Segundo os autos, o sinistro foi causado pela soltura da bandeja da suspensão dianteira direita, em razão de falha na fixação do componente ao chassi. Laudo pericial judicial, produzido em ação de produção antecipada de provas, concluiu que a falha era preexistente e decorrente de vício de montagem. A perícia afastou as alegações das empresas, de que a culpa do acidente teria sido dos motoristas em consequência de forte impacto externo (batida em meio-fio/buraco).
A magistrada reconheceu a existência de relação de consumo e aplicou a responsabilidade objetiva para o caso, destacando que fabricante e concessionária respondem solidariamente por defeitos que comprometam a segurança do produto. Para o juízo, as rés não conseguiram comprovar culpa exclusiva do consumidor ou fato externo capaz de afastar a responsabilidade.

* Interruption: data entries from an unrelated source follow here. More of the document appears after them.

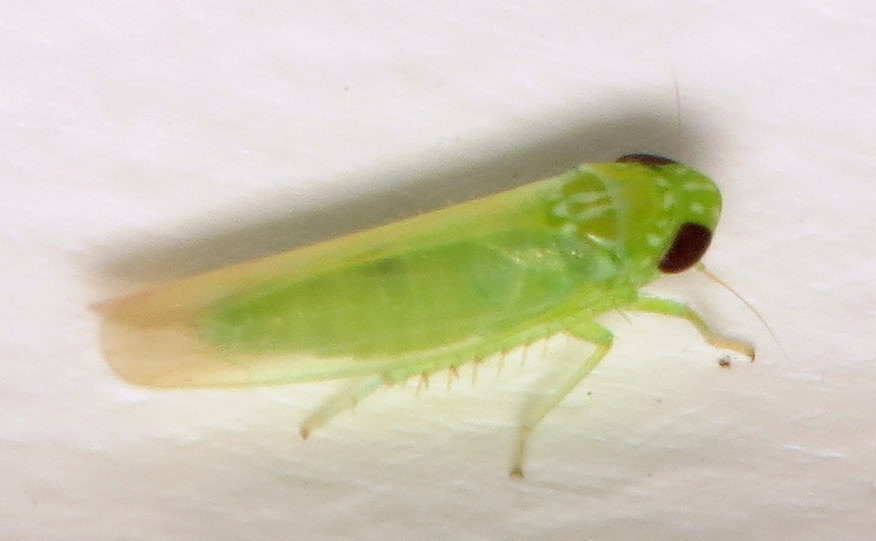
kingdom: Animalia
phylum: Arthropoda
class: Insecta
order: Hemiptera
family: Cicadellidae
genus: Empoasca
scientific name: Empoasca fabae
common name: Potato leafhopper
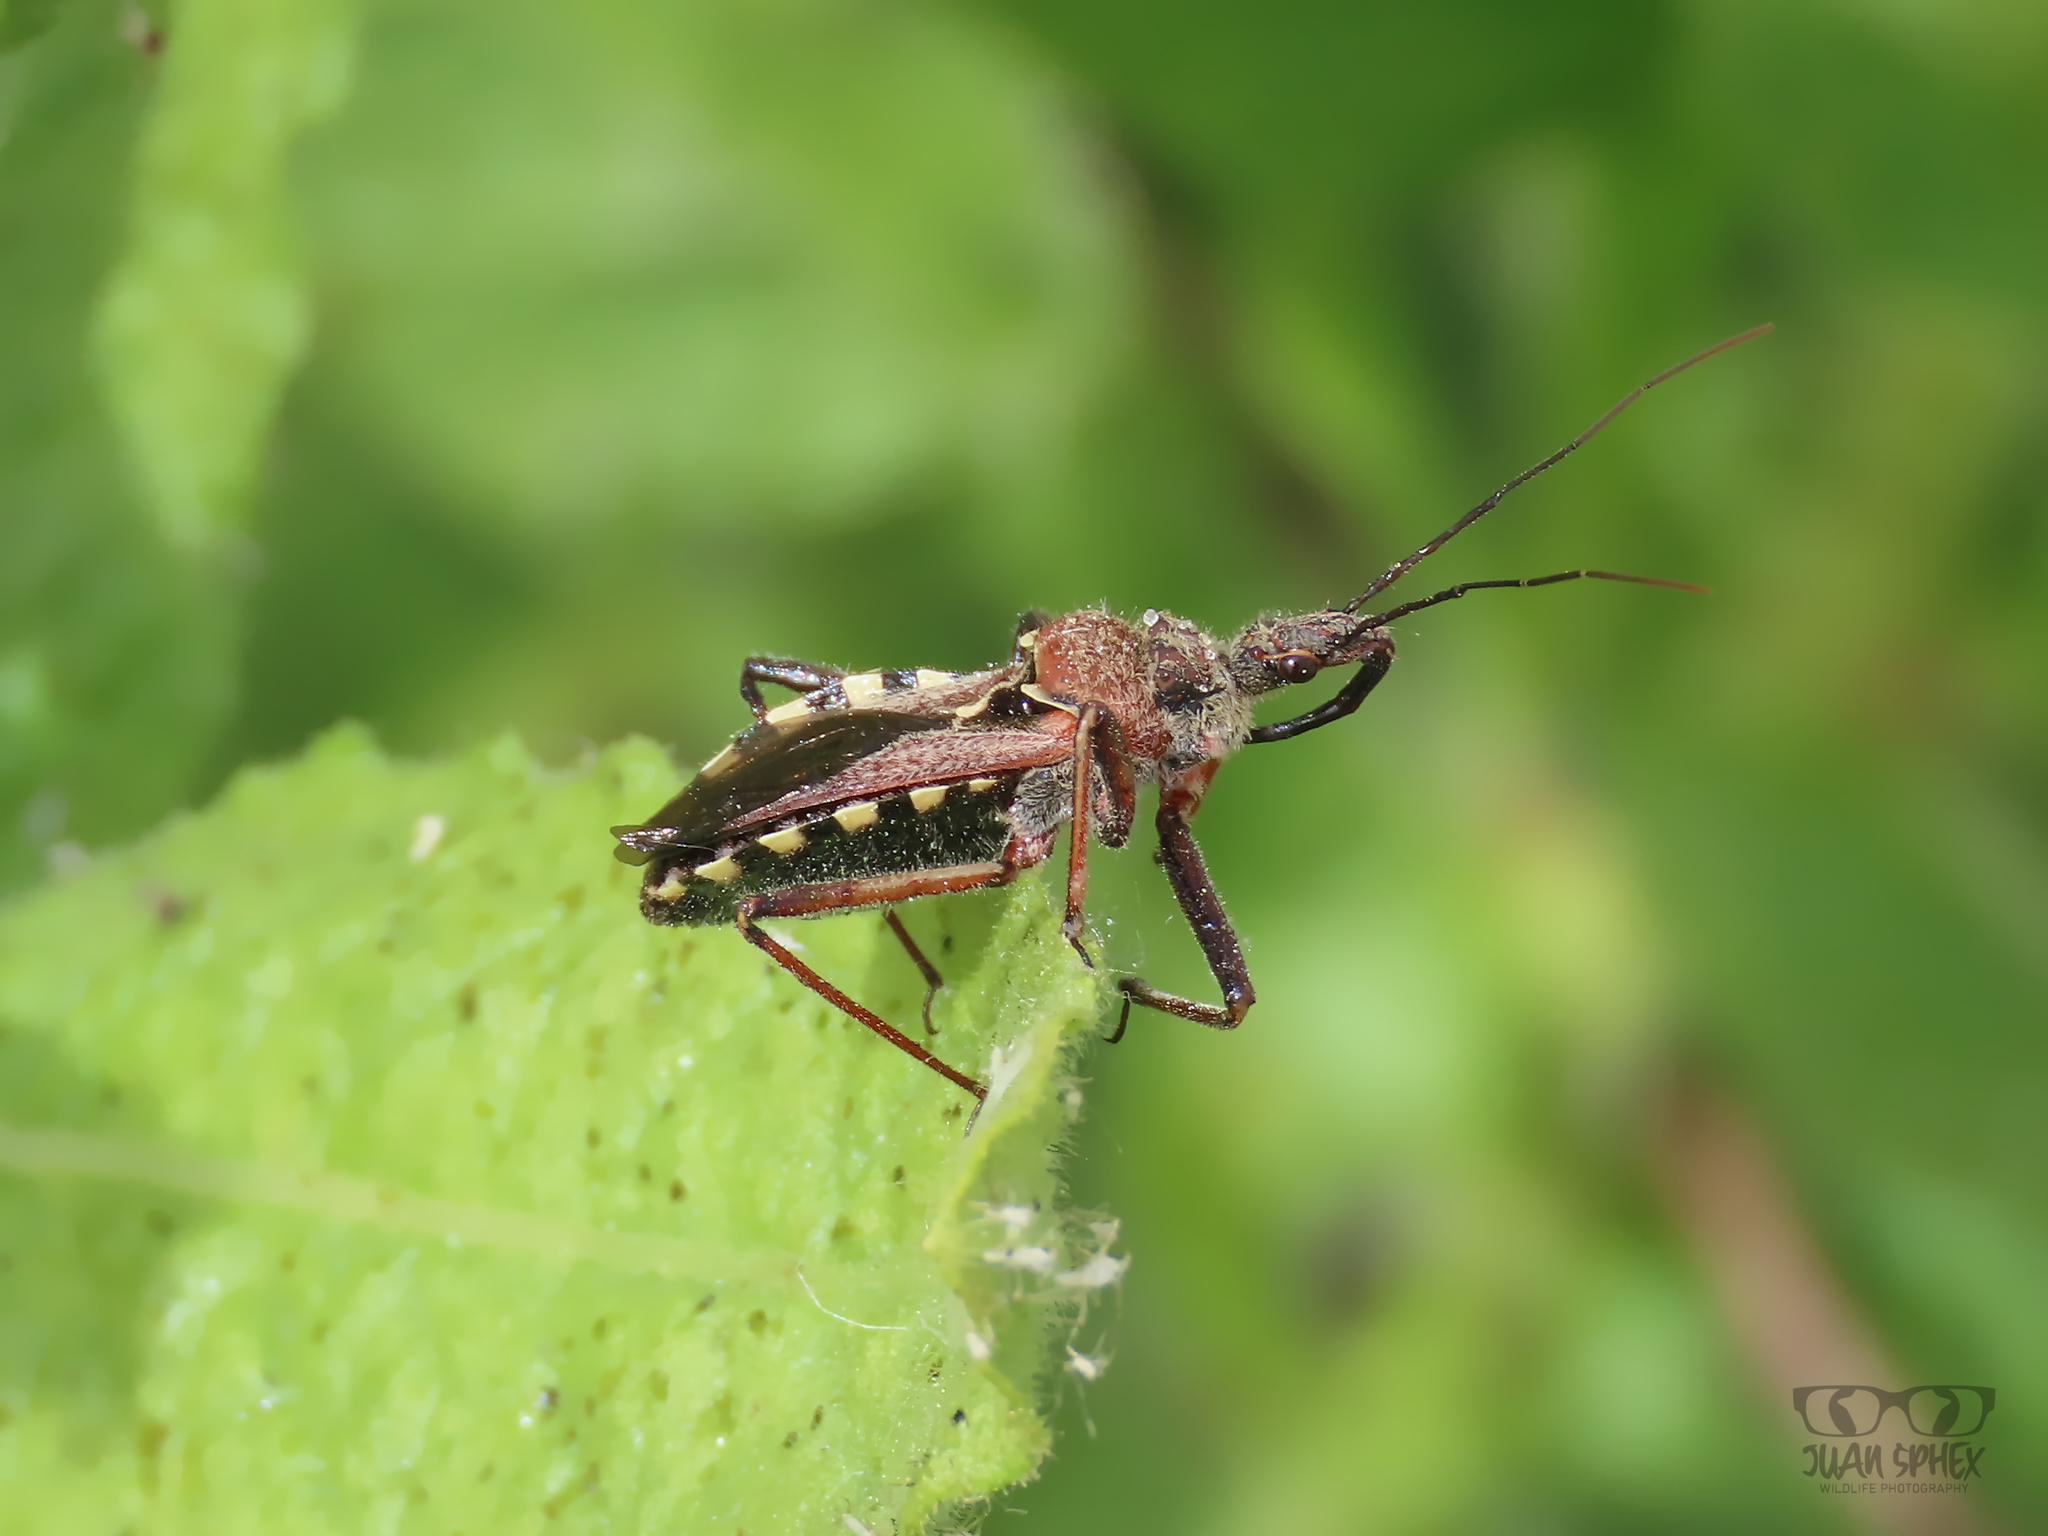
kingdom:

“A tese defensiva da requerida Nissan, amparada em parecer de assistente técnico (unilateral), de que teria ocorrido "fratura dúctil por sobrecarga" decorrente de impacto em meio-fio, não se sustenta frente à prova pericial judicial. O laudo técnico produzido sob o crivo do contraditório judicial prevalece sobre o parecer unilateral, que não possui a mesma força probatória. Nesse sentido, a jurisprudência do Egrégio Tribunal de Justiça de Mato Grosso destaca a insuficiência do laudo unilateral para afastar a necessidade de perícia judicial, reforçando, a contrario sensu, a força da prova técnica produzida em juízo”, diz trecho da sentença.
Em razão do acidente, uma das vítimas sofreu fratura na vértebra T12, passou por cirurgia na coluna e ficou com cicatriz permanente. O juízo reconheceu o direito à indenização por danos estéticos, além dos danos morais e materiais.

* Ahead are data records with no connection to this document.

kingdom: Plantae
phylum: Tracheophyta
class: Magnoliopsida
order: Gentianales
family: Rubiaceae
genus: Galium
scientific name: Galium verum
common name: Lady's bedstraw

Na sentença, as empresas foram condenadas ao pagamento de R$ 33.269,51 por danos materiais, referentes a despesas médicas, hospedagem, custos da produção antecipada de provas e prejuízos relacionados ao veículo. Também foi fixada indenização por danos morais no valor de R$ 20 mil para M.A. e R$ 30 mil para V, que também receberá R$ 15 mil por danos estéticos.